Using that knowledge, the corporations that produce GMOs say they can build safeguards into the organisms like corn and soy or pharmaceutical-producing bacteria that they market. They claim to be able to insert genetic code that keeps these plants and microbes from spreading into the environment, interbreeding with wild organisms, and reproducing.

However, a study by the U.S. Department of Energy (DOE) raises serious questions about our fundamental knowledge of genetic code. Researcher Eddy Rubin, who directs the Joint Genome Institute at the DOE, explains that they previously thought the code or vocabulary used by organisms was universal, applying to all branches of the tree of life, with very few exceptions.

But now, they have confirmed that this is not the case. There is a significant portion of life that uses different vocabularies where the same word means different things in different organisms.
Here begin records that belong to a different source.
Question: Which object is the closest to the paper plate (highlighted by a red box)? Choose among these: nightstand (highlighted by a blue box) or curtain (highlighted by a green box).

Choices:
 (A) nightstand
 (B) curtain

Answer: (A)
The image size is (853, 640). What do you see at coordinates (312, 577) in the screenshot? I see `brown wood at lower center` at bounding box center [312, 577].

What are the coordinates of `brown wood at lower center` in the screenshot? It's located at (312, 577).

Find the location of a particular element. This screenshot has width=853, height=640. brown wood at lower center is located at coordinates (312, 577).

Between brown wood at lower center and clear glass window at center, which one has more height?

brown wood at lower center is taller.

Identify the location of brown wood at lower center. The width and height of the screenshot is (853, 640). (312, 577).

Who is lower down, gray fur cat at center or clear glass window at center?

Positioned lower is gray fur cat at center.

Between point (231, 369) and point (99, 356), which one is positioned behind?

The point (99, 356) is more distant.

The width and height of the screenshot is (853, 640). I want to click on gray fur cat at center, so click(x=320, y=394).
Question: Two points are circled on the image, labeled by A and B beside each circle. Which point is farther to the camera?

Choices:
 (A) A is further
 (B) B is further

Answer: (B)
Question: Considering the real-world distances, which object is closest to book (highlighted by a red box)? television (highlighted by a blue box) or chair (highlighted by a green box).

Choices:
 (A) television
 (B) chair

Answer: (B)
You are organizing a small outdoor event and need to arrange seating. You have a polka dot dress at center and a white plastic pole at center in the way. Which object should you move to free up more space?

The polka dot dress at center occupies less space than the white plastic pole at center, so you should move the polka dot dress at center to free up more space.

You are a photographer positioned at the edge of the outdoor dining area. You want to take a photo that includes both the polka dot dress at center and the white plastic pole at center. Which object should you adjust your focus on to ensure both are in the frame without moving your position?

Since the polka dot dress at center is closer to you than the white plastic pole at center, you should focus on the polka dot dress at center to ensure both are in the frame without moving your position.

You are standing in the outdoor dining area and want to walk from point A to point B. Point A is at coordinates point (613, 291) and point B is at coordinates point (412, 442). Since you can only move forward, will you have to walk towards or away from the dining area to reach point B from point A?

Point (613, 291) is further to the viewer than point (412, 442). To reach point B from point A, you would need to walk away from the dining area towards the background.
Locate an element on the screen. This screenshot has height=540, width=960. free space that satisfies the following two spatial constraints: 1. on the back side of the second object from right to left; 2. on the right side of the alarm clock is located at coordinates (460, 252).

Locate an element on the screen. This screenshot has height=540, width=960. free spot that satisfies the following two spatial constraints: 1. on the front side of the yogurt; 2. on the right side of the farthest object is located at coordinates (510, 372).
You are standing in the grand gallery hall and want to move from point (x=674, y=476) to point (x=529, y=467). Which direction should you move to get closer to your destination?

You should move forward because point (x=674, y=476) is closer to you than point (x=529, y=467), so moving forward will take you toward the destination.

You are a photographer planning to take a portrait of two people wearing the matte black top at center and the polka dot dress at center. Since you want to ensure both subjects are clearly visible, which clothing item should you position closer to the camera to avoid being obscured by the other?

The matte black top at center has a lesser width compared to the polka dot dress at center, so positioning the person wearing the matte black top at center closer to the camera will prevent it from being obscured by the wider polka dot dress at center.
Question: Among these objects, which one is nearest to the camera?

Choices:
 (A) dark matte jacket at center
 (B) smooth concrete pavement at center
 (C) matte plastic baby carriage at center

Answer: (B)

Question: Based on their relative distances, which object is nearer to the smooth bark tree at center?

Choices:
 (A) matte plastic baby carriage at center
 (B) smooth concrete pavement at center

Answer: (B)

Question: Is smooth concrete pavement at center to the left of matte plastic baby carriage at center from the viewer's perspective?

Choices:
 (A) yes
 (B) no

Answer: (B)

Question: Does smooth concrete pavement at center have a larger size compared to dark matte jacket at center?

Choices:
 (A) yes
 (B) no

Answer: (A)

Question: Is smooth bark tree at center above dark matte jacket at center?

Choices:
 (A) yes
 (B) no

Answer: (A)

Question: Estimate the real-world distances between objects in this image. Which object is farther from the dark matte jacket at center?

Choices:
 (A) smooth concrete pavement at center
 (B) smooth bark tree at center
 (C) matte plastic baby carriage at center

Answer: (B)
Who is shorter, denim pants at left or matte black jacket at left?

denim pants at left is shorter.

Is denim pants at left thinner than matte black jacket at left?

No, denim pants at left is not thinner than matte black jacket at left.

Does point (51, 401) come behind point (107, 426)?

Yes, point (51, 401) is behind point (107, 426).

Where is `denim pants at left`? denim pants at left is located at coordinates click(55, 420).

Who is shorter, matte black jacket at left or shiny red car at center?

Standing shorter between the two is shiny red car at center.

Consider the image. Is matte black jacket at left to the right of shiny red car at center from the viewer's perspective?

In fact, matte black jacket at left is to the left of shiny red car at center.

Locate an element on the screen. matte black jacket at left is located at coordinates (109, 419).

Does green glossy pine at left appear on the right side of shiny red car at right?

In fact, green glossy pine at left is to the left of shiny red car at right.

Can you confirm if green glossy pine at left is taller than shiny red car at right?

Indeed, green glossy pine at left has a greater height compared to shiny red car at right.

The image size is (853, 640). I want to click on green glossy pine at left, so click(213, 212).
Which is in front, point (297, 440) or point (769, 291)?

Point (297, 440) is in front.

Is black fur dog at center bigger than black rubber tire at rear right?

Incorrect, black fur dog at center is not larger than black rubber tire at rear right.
What this means is that the function of various genetic codes that had been thought to be common among microbes, for instance, actually can differ in what they cause individual types of microbes to do.

So when a corporation builds a code that is supposed to keep altered microbes from spreading their genes to wild microbes, the code may not function as planned. That could lead to a genetic catastrophe if the unplanned spread of GMO genes in bacteria or other organisms leads to resistant diseases.

Will these new concerns slow the corporate development of GMOs? There’s no guarantee. However, there’s a lot you can do to protect yourself these days. Here are a few resources to guide you in finding foods less likely to be contaminated with GMOs.

European Union: The GMO-free Zone

The European Union doesn’t allow GMOs to be sold, so they’ve developed a site at GMWatch. This website provides readers with news and information about the GMO-free movement that is happening across Europe. They also provide resources and advice on where to find non-GMO products.

Non-GMO Project: Voluntary Labeling Initiative

The Non-GMO Project has labeling that companies can voluntarily use on their foods. This organization works to ensure the sustained availability of non-GMO food and products. Their goal is to give consumers an informed choice when purchasing food and other products.

Non-GMO Sourcebook: Directory of Verified Non-GMO Suppliers

The Non-GMO Sourcebook is a directory of suppliers and organizations that are offering non-GMO food, feed, and products. This comprehensive resource helps consumers find vetted non-GMO options in various industries, including food, personal care, and animal feed.

Institute for Responsible Technology: Non-GMO Shopping Guide

You can go to The Institute for Responsible Technology’s site Non-GMO Shopping Guide. This guide provides a list of non-GMO food brands, organized by category, making it easy for you to find healthier and more environmentally friendly food options.

Non-GMO Report: News and Information about GMOs

The Non-GMO Report is a website that offers a multitude of resources, including news, articles, and information about GMOs. They aim to educate and inform consumers about the potential risks and consequences of genetically modified organisms.

By using these resources, you can make informed decisions about the food you consume and products you use, steering clear of potential GMO contamination. This, in turn, will help you protect your health and the environment.